Nearly three months after losing its legal battle in the Supreme Court of Canada, Trinity Western University is once again making headlines because of its community covenant.
The Christian university, based in Langley, B.C., revoked its controversial community covenant on Aug. 14. According to the TWU website, the “Supreme Court of Canada decision was a contributing factor in this decision, but certainly not the only factor.”
Before, all TWU students were required to sign the covenant, which is viewed by critics as discriminatory towards members of the LGBTQ+ community because it forbids sexual relationships outside of heterosexual marriage. It is for this reason that the Law Societies of British Columbia and Ontario took the university to Canada’s Supreme Court, which ruled that the societies had the legal right to refuse accreditation to TWU’s proposed law school.
Although disappointed, TWU respects the Supreme Court’s decision and believes that, above all else, Christian faith is at the core of the university’s identity.
“We want to ensure that TWU continues as a thriving community of Christian believers who clearly demonstrate that we are a welcoming environment for students from all perspectives, who wish to learn from a Christian viewpoint and underlying philosophy,” reads a statement on the school website.
Kwantlen Student Association Queer Representative Joseph Thorpe believes that making the community covenant optional for students is “a step in the right direction” for Trinity Western.
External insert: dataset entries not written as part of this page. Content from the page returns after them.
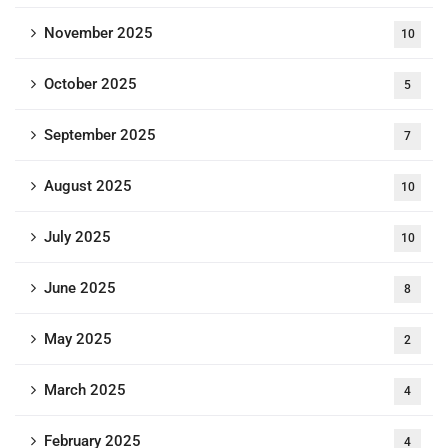
November 2025
10
October 2025
5
September 2025
7
August 2025
10
July 2025
10
June 2025
8
May 2025
2
March 2025
4
February 2025
4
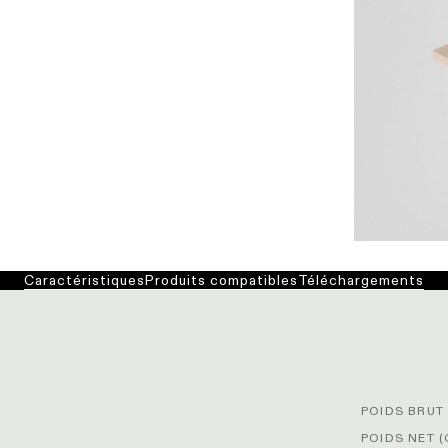
Caractéristiques
Produits compatibles
Téléchargements
POIDS BRUT 
POIDS NET (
“I had a few LGBTQQIP2SAA friends who attended TWU and had to sign the community covenant, and they felt that it was very demeaning and discriminatory,” wrote Thorpe in an email to The Runner.
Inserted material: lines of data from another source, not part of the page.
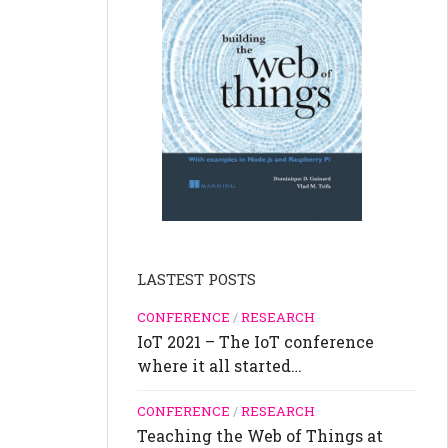
LASTEST POSTS
CONFERENCE
/
RESEARCH
IoT 2021 – The IoT conference
where it all started…
CONFERENCE
/
RESEARCH
Teaching the Web of Things at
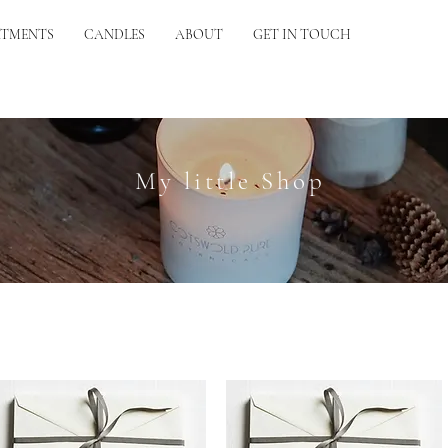
ATMENTS
CANDLES
ABOUT
GET IN TOUCH
My little Shop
The community covenant still exists and students may still choose to sign it if they wish. For faculty and members of the university’s staff, signing it will remain mandatory.
Greg Millard, the chair of KPU’s political science department, said in an email to The Runner that the case of Trinity Western University was interesting to him because it considered both religious and LGBTQ+ rights.
“Both sides felt that fundamental rights were at stake,” says Millard. “Once people define something as a right, it tends to become non-negotiable for them—unlike a lot of more day-to-day issues, where we’ll generally accept trade-offs and compromises.”
Whether or not TWU will continue to push for the creation of its law school is unclear. However, both Millard and Thorpe believe that, if it does, TWU could once again run into legal trouble for requiring its staff and faculty to sign the covenant.
The B.C. Law Society’s motion denying accreditation to the TWU law school stated that discrimination against administrators, employees, and faculty based on sexual orientation or gender expression would not be tolerated. Therefore, according to Millard, it’s reasonable to assume that the BCLS will continue to refuse accreditation even though TWU lifted the requirement for students.
“It is still discriminatory, and from a human rights perspective, very problematic,” says Thorpe. “In normal hiring and employee rights, it is illegal to discriminate or terminate employment based on one of the protected grounds within human rights legislation. While religious freedom is also a right, it is wrong to oppress people based on something that they cannot change.”
When contacted by The Runner for an interview, a TWU representative declined to comment.